The asari grinned. “Oh. Before I go, I have the latest reports on potentially habitable planets. Now that the Golden Worlds aren’t a viable option, I thought…”
Finally, some potentially good news! If Tann was sure of one thing, it was that his career as an accountant was not going to define him now. He had grown up a wide-eyed salarian… well, to be exact, a particularly wide-eyed salarian, always looking to the stars and dreaming of the wonders that awaited. Such incredible worlds of imagination and vision, like none in the Milky Way had ever seen before. Forests of sentient fungus, glowing to the touch. Great planets carved from crystal of every colour, where drivers would ascend huge soaring arcs in the sky. The breathable waters of aquatic heavens, awash in coral and beams of light from above. Living worlds, where settlers would live in symbiosis with a great intelligence more evolved than any species. That was what had drawn him to Andromeda in the first place; the dream of seeing the impossible and oh, meeting the species that must have evolved within. Sentient clouds of crackling energy, forming and reforming. Great tentacled creatures swinging from high thorned branches and-
“So, anyway, we’ve found a desert.”
“It’s quite a pretty desert.” The asari considered it. “Oooh, and there’s that one planet with the floating-”

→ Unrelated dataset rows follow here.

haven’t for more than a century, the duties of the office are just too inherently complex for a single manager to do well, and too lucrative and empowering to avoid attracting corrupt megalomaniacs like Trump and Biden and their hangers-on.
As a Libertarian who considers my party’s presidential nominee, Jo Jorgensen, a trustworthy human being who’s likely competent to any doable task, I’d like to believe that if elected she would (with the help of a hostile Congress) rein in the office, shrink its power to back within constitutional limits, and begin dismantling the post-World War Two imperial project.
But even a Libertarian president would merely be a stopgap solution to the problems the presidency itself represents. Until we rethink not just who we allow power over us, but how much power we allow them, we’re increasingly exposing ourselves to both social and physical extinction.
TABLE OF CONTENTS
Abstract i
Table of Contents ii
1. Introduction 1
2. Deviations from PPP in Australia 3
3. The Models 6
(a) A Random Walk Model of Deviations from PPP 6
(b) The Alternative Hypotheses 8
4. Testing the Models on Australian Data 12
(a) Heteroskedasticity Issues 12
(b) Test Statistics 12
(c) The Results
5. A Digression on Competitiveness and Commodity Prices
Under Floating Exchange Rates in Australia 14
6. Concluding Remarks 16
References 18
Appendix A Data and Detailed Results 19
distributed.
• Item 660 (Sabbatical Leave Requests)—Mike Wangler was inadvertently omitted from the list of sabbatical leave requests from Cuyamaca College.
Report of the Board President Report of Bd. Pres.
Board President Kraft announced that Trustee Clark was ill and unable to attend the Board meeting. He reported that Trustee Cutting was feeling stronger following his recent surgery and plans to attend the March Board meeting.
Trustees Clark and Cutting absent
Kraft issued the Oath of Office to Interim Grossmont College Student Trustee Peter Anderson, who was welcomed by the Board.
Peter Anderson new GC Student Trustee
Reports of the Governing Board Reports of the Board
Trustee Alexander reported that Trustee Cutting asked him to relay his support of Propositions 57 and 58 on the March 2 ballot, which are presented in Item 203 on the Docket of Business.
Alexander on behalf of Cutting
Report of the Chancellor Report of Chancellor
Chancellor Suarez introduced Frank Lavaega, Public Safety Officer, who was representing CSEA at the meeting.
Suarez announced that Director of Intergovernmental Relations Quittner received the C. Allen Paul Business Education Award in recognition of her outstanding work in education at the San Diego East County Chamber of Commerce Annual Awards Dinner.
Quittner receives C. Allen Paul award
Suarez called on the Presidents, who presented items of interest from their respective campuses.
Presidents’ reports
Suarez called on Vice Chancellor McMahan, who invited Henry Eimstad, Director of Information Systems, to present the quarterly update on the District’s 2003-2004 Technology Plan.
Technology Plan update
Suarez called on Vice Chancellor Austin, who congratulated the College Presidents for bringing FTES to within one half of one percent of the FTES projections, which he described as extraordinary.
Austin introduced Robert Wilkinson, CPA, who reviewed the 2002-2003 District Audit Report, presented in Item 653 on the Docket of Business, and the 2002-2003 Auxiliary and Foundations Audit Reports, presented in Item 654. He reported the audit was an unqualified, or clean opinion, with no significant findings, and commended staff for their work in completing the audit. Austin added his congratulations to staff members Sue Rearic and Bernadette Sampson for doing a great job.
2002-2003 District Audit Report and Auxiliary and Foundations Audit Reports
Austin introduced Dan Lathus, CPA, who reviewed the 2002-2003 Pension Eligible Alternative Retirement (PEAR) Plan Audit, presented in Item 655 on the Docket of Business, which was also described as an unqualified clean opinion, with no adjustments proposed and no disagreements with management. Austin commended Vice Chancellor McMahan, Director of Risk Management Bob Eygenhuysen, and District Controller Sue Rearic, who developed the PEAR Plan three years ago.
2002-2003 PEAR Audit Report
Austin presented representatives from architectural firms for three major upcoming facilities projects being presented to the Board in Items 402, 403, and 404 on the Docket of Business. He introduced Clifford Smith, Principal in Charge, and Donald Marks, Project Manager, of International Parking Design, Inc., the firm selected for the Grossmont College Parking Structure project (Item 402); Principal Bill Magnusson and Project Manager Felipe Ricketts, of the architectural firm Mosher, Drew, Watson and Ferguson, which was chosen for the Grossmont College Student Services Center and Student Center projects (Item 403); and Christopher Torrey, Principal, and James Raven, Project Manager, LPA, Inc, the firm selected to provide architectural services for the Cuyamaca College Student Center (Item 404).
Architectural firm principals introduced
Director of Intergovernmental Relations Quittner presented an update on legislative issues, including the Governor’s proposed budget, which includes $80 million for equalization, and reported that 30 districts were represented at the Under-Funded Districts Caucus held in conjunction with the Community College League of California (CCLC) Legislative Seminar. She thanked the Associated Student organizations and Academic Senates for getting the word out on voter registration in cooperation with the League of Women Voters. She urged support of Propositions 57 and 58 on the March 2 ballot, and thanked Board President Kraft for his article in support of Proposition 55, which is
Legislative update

“Nobody cares about the fucking floating rocks!” Tann gritted his teeth. He was a bipedal amphibian from the other side of the galaxy, and even he’d seen Avatar. “Why did we bother, people? Why did come out all this way if everything was just going be the same as home?”
“At least there’s no Reapers?”
“What’s a-” His fingers made air-quotes of their own volition- “Reaper?”
“Oh, yeah. We don’t know that yet.” The asari paused. “Is my right eyeball stuck in the corner of my eye again?”
“Goddess. I’ll go pop it back into place with a cocktail stick.”
“You do that,” sighed Tann, as she and Kesh returned to work. Suddenly, he felt so very alone. He’d have gone to the Vortex bar if there wasn’t a big pile of crates in front of it. He’d have gone to his office, if it didn’t feel more like a place where people went to requisition cleaning supplies. Now he thought about it, that would explain all the people lined up every morning to do just that. Time for a new sign on the door.
He opened the secret compartment and retrieved the bottle. Optimists would have considered it half-full. Pessimists, half empty. Right now, Director Tann considered it not enough to bother getting a glass. Welcome to Andromeda, he mused. It’s just like home, only everyone seems to be doing an impression of a human Stretch Armstrong doll left on top of the radiator for too long, all the new stuff being reported to the Nexus seems to lack any imagination, and this afternoon, I really have to go and find who implemented that scanning mechanic on our scout-ships and give them the bollocking of their lives. Of course, aside from all that, why, it’s Schaklass Day in March!
Maybe things will get better after this trial, he thought.
These trials, he corrected, draining the bottle.
After six hundred years of waiting for this opportunity… he had to hope.